Professor of Neurology, Barts & The London. MS & Preventive Neurology thinker, blogger, runner, vegetable gardener, husband, father, cook and wine & food lover.

13 comments

  • To be completely honest, I’ve had one dose of AZ but am considering not getting the second. I would much rather have Pfizer or similar and wish they would act like Germany etc and make that possible for all women under 60, perhaps anyone who wishes it. The cases do not seem to be women under 30 only. A lot of it is ignorance. There are vascular issues throughout my family – I don’t know if that might be a risk, for example. I also don’t know about any risk that might be associated with our DMTs although I presume we’d know about these. I will read more, probably still worry and probably get the vaccine but right now it is not all the reassuring.

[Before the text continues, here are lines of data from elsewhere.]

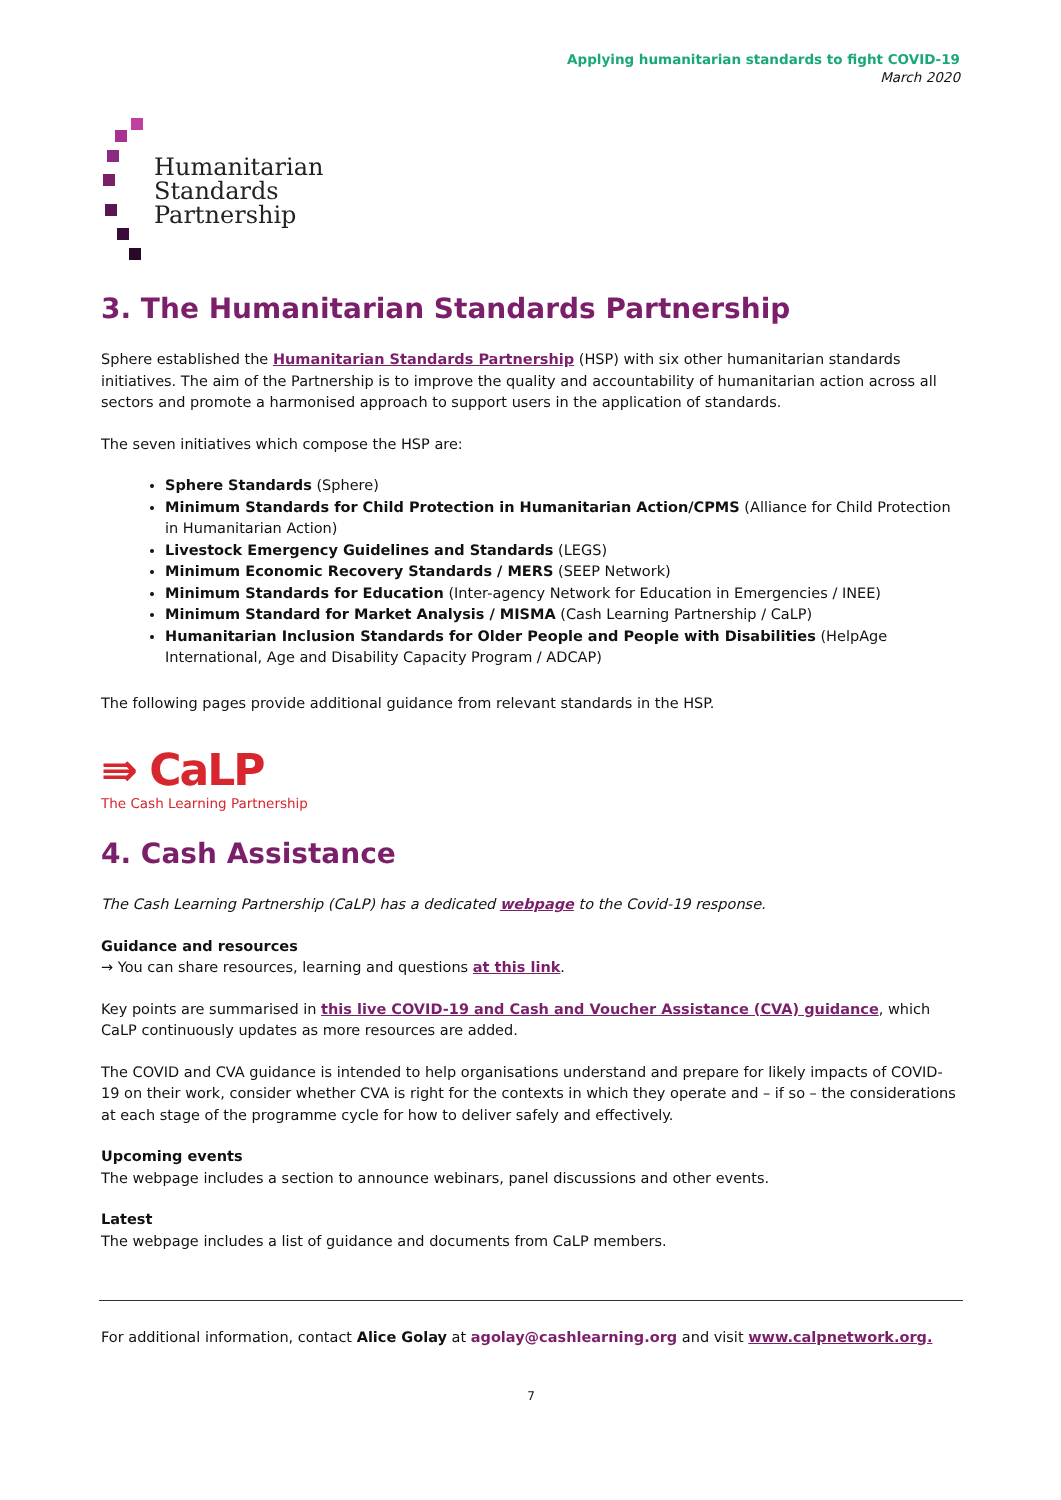Applying humanitarian standards to fight COVID-19
March 2020
Humanitarian
Standards
Partnership
3. The Humanitarian Standards Partnership
Sphere established the Humanitarian Standards Partnership (HSP) with six other humanitarian standards initiatives. The aim of the Partnership is to improve the quality and accountability of humanitarian action across all sectors and promote a harmonised approach to support users in the application of standards.
The seven initiatives which compose the HSP are:
Sphere Standards (Sphere)
Minimum Standards for Child Protection in Humanitarian Action/CPMS (Alliance for Child Protection in Humanitarian Action)
Livestock Emergency Guidelines and Standards (LEGS)
Minimum Economic Recovery Standards / MERS (SEEP Network)
Minimum Standards for Education (Inter-agency Network for Education in Emergencies / INEE)
Minimum Standard for Market Analysis / MISMA (Cash Learning Partnership / CaLP)
Humanitarian Inclusion Standards for Older People and People with Disabilities (HelpAge International, Age and Disability Capacity Program / ADCAP)
The following pages provide additional guidance from relevant standards in the HSP.
⇛ CaLP
The Cash Learning Partnership
4. Cash Assistance
The Cash Learning Partnership (CaLP) has a dedicated webpage to the Covid-19 response.
Guidance and resources
→ You can share resources, learning and questions at this link.
Key points are summarised in this live COVID-19 and Cash and Voucher Assistance (CVA) guidance, which CaLP continuously updates as more resources are added.
The COVID and CVA guidance is intended to help organisations understand and prepare for likely impacts of COVID-19 on their work, consider whether CVA is right for the contexts in which they operate and – if so – the considerations at each stage of the programme cycle for how to deliver safely and effectively.
Upcoming events
The webpage includes a section to announce webinars, panel discussions and other events.
Latest
The webpage includes a list of guidance and documents from CaLP members.
For additional information, contact Alice Golay at agolay@cashlearning.org and visit www.calpnetwork.org.
7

    • It seems as if the risk is likely to be related to the first exposure, i.e. the first dose of the vaccine, and not the second.

      • Is it possible that the link to the first exposure is a red herring, since far more first doses have been given and therefore we would expect to see more adverse events in that context anyway?

        I hope that you’re right though. I’m female and under 30 so a bit anxious about getting the second dose now, especially as I assume with ocrelizumab it will hardly work that well anyway.

        • Ocrelizumab is likely to prevent the complication as it not only prevents antibody responses to the vaccine but should prevent secondary autoantibody responses that cause the thrombotic thrombocytopaenia.

    • If you haven’t had the clotting complication with the first dose then it is inceredibly unlikely (on top of an already tiny risk) you would develop this complication with the second dose. Also the clotting is as a result of developing an autoantibody immune response that causes platelets to stick together to form clots so not related to conventional vascular issues.

  • There have been six cases in the 6.8 million doses of J &J vaccine administered in the U.S. less than 1 in a million. What drug doesn’t have a small risk yet the FDA still clears them. Hopefully, this delay won’t cost lives by delaying vaccination during a pandemic.